Au nom de Dieu, le Tout Miséricordieux, le Très Miséricordieux,



Voici une lecture qui m'a pris beaucoup de temps, mais qui fut très instructive : « Les Musulmans soviétiques » du célèbre orientaliste converti à l'islam, Vincent, dit Mansour, Monteil, aux éditions du Seuil. 



Ce livre date du début des années 1980, et il est une édition augmentée et corrigée de la première publication datant des années 1950. L'auteur est un célèbre orientaliste français, grand savant des cultures et peuples musulmans, africains et asiatiques. Grand voyageur et polyglotte, il finira par se convertir à l'islam en 1977 en Mauritanie. 



Cet ouvrage est une étude complète et globale des populations musulmanes vivant sous domination soviétique, qu'il découvrira durant deux voyages, et beaucoup de rencontres. Pour dresser un premier cadre et comprendre de quoi parle-t-on, ces populations représentent actuellement les territoires d'Asie Centrale, du Caucase du Nord et de la Crimée. Le Tatarstan, la Bachkirie, le Kazakhstan, le Kirghizistan, le Tadjikistan, l'Ouzbékistan, le Turkménistan, le Daghestan, la Tchétchénie, l'Ingouchie et d'autres régions et états, qui sont de nos jours indépendants ou membres de la fédération de Russie. 

Toutes ces populations turcophones (parfois persanophones) vivent dans cette Asie Centrale surnommée le Turkestan, qui fut un haut lieu de l'âge d'or islamique, puis qui fut colonisé par l'Empire de Russie tsariste au 18ème/19ème siècle, puis avec la révolution bolchévique de 1917 devint l'Union des Républiques Socialistes Soviétiques (URSS). 



Le communisme, idéologie d'État, athée et de tendance antireligieuse (avec la célèbre formule de Marx assimilant la religion à l'opium du peuple), devint loi en terres d'islam. Vincent Monteil vient ici nous raconter ces peuples, leur histoire, leur lutte contre l'oppression et leurs quotidiens sous les Soviets. 



Ce livre est un panorama descriptif complet de tous ces peuples. Nous découvrons ces différentes populations réparties sur un espace immense, avec plusieurs perspectives. Une perspective numérique et géographique : les recensements, le nombre de musulmans, les lieux de vie et territoires concernés. Une perspective historique, avec l'histoire de ces peuples musulmans sous la domination des Tsars de Russie pré-soviétique, que la presse soviétique appellera plus tard « la prison des peuples ». On y découvre les mouvements de lutte et de libérations islamiques, les guerres, les sociétés de l'époque, les différentes classes sociales musulmanes et leurs travaux intellectuels. 

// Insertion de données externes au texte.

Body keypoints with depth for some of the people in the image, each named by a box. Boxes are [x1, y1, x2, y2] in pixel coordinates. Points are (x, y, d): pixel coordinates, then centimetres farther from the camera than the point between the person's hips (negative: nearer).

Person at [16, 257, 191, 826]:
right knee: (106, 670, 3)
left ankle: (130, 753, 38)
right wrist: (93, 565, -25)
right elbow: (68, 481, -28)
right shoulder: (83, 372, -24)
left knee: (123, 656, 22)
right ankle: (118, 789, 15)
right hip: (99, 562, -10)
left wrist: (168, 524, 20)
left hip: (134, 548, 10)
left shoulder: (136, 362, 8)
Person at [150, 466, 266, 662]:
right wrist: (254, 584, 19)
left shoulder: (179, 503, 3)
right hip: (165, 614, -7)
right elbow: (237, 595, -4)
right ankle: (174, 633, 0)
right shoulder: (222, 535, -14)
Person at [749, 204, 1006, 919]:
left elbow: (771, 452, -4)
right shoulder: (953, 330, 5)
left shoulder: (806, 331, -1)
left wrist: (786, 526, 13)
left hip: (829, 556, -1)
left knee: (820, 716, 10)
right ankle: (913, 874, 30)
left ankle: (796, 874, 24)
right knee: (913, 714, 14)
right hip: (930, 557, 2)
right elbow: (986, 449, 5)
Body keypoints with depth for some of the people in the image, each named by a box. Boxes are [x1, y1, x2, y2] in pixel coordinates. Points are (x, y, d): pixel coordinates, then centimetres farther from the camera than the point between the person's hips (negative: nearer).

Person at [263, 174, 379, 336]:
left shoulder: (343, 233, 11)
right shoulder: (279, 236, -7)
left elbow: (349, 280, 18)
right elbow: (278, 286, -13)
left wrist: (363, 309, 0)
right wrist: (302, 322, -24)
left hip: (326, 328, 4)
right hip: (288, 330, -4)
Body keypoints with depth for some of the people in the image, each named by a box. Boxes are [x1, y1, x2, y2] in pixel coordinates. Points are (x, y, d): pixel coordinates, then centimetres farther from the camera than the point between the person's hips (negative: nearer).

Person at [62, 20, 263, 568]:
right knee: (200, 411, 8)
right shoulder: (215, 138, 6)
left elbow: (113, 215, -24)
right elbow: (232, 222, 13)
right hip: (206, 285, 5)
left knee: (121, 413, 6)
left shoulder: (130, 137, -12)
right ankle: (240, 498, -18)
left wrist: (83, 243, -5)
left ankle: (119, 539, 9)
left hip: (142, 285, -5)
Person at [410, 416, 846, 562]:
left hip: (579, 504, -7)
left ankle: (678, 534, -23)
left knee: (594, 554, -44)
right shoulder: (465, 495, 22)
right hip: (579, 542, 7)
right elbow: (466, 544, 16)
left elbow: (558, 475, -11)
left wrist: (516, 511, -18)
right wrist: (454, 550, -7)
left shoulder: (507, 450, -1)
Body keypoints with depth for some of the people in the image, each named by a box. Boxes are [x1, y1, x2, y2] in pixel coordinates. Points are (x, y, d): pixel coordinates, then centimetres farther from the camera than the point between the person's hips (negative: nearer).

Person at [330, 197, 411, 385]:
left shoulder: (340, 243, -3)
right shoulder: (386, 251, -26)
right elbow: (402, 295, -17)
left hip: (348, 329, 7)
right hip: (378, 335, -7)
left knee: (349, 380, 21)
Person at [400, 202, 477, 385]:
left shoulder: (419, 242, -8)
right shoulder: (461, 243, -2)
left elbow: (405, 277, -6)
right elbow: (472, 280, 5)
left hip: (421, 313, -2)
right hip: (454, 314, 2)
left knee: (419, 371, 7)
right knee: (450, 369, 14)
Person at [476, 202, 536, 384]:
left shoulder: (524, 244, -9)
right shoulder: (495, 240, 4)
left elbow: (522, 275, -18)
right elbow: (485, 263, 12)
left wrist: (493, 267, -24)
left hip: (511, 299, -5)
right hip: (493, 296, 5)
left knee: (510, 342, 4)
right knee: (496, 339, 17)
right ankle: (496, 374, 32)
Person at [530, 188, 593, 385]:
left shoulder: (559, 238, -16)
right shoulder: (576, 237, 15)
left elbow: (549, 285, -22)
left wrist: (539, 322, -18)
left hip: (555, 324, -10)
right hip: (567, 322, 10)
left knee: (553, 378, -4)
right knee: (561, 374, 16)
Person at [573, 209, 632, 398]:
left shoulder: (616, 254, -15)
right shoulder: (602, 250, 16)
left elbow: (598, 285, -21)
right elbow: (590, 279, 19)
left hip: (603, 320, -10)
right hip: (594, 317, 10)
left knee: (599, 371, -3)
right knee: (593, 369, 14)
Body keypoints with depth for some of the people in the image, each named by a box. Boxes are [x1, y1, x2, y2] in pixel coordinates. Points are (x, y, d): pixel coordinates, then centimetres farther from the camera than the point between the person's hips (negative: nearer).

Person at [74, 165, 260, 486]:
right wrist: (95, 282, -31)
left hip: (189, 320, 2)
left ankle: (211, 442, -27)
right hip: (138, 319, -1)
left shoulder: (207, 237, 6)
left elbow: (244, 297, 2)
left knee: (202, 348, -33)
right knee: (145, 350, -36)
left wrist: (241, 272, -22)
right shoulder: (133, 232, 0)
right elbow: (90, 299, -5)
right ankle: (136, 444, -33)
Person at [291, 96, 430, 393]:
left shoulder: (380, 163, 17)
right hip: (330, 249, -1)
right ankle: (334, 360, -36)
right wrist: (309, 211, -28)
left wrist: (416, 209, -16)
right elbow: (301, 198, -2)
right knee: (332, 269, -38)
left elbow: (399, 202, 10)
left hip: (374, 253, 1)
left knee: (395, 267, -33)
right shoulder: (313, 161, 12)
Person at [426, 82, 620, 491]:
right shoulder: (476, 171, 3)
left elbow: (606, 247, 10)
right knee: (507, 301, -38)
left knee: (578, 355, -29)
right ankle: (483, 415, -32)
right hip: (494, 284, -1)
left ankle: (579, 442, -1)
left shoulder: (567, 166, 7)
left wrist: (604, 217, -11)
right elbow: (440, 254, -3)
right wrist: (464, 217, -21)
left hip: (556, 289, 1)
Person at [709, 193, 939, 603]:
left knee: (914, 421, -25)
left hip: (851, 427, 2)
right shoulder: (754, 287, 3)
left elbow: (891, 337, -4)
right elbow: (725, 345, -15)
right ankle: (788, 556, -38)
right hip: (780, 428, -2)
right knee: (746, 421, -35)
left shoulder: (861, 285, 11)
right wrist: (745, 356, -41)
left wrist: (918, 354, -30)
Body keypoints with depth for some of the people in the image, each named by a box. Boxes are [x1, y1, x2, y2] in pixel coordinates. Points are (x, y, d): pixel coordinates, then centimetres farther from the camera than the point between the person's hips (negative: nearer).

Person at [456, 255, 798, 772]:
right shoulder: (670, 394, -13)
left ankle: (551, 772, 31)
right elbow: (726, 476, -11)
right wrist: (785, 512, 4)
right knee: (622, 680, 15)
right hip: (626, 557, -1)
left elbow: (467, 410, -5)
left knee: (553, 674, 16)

Avec la Révolution bolchévique, c'est le rapport du communisme de Lénine aux populations musulmanes dites « nationales » qui est abordé. On suit la vision qu'ont Lénine et Staline, du nationalisme, de la question des « nationalités » sur un immense territoire comme celui de l'URSS. La question de l'ethnicité, de l'appartenance nationale (avec l'exemple extrêmement intéressant de la place des juifs dans la vision léniniste et staliniste), mais aussi et surtout de l'organisation politique de cet État soviétique, et de ses conséquences en terres d'Islam.

De plus, la perspective linguistique est de même analysé : la russification et la relation entre les langues des populations musulmanes et le russe, le bilinguisme, l'enseignement, les différents alphabets (arabe, latin ou cyrillique), et la place des différentes langues dans le système soviétique, jusqu'à même la compréhension de l'orthographe des noms ! 



L'ouvrage continue en expliquant et racontant les cultures locales, d'Almaty à Tachkent en passant par Bakou, Grozny et Boukhara jusqu'à Kazan, toutes ces populations, ayant des coutumes proches tout en restant différentes. Les modes de vie, les mœurs, les relations entre Russes et autochtones musulmans, qu'ils soient Ouzbeks, Tajiks, Kazakh, Turkmènes ou encore Tchétchènes. Vincent Monteil explique d'une manière exhaustive et détaillée pour mieux comprendre ces peuples.



L'aspect économique des territoires musulmans soviétiques est abordé, avec les immenses richesses et ressources ainsi que la main-d'œuvre abondante que fournissent les musulmans soviétiques. Il est intéressant d'avoir un aspect économique sur ces populations musulmanes, pour voir le rendement financier de ces terres pour l'URSS. 



L'auteur aborde ensuite l'aspect idéologique. Comment les populations musulmanes dans leur diversité vivent le communisme ? Comment y ont-ils réagi ? Il s'intéresse donc à un aspect intellectuel qui m'a réellement passionné (notamment au sujet de Sultan Galiev, et du panislamisme), des tendances entre communisme athée antireligieux, socialisme islamique, panislamisme et panturquisme. Le socialisme islamique, la place du communisme dans la psyché collective musulmane et même la place des religieux musulmans, de leur influence au sein de la population sont abordés. L'islam confrérique aussi est expliqué, et son influence profonde et clandestine au sein des masses musulmanes est particulièrement intéressante. Monteil, raconte aussi la formation des imams en cette contrée, leur connaissance de l'islam et de la langue arabe et le fait que l'islam a vécu un recul dans la pratique et parfois dans la croyance, mais pas dans la conscience collective. 





Ce n'est qu'un petit aperçu du contenu de cet ouvrage, en réalité, il est bien plus riche, et il serait trop long de détailler ici chaque élément analysé et raconté par ce livre. De la place de la femme aux structures familiales jusqu'à l'analyse des pays frontaliers, tout est expliqué, analysé, mêlant sources académiques, journalistiques et des expériences personnelles de terrain. 



C'est un livre très riche et très dense, qui est excellent pour découvrir l'histoire de musulmans d'Asie centrale et du Caucase, ainsi que comprendre leur situation sous la domination soviétique. 



Sa densité peut parfois le rendre indigeste, surtout si la partie en cours de lecture n'intéresse pas particulièrement. Néanmoins, Monteil, qu'ALlah lui fasse miséricorde, a su produire un livre riche en informations, tout en n'étant pas trop long, et avec d'excellentes sources. L'auteur (malgré quelques grosses exceptions), reste plus ou moins neutre et objectif, dans l'analyse et l'explication de certains éléments. 



Un excellent livre pour comprendre l'Asie centrale du siècle dernier, écrit par un auteur érudit au parcours riche, que je ne peux que conseiller pour qui s'intéresse aux peuples musulmans d'Asie centrale et à leur culture et patrimoine riches.  



Qu'ALlah fasse Miséricorde à ce grand érudit, Vincent Mansour Monteil.